-------- Data section --------

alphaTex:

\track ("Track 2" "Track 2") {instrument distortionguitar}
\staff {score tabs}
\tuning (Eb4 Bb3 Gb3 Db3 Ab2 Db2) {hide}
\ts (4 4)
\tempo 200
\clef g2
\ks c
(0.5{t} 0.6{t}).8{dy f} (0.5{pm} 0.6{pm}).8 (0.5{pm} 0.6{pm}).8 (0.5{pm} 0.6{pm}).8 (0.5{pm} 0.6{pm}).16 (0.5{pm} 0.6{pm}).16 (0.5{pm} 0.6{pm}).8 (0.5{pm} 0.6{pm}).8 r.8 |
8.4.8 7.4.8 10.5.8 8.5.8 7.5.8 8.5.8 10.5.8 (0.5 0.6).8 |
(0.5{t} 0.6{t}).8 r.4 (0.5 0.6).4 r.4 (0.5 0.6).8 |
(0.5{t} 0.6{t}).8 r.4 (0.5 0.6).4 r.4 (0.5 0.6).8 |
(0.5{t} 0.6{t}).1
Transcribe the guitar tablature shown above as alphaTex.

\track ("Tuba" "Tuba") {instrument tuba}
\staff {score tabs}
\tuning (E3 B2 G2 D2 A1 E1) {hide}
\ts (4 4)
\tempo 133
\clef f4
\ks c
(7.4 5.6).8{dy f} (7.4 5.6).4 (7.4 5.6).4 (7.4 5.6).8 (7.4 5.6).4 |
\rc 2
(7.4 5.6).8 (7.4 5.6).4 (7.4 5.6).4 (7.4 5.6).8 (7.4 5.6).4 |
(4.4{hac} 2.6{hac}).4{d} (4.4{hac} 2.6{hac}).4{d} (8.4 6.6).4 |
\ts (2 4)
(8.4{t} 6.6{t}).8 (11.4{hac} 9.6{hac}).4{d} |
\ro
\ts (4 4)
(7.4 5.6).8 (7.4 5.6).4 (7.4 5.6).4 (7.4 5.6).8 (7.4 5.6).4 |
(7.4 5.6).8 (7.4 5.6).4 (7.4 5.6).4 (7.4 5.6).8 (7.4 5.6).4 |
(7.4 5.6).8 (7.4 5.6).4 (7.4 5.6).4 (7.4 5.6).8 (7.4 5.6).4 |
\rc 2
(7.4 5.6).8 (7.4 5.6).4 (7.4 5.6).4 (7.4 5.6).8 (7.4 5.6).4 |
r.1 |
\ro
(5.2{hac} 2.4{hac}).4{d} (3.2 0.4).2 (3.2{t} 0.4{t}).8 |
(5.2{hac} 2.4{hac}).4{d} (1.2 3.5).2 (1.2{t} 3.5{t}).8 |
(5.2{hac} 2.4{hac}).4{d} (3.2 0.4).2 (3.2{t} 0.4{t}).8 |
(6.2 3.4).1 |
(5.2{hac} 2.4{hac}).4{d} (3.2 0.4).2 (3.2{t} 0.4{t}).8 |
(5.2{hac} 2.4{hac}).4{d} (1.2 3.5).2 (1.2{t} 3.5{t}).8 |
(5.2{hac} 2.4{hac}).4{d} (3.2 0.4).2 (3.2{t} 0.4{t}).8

--------

**Work to do:** Copy out each line of the records that contains the string "instrument", treating uppercase and lowercase as different.

**Task answer:**
\track ("Track 2" "Track 2") {instrument distortionguitar}
\track ("Tuba" "Tuba") {instrument tuba}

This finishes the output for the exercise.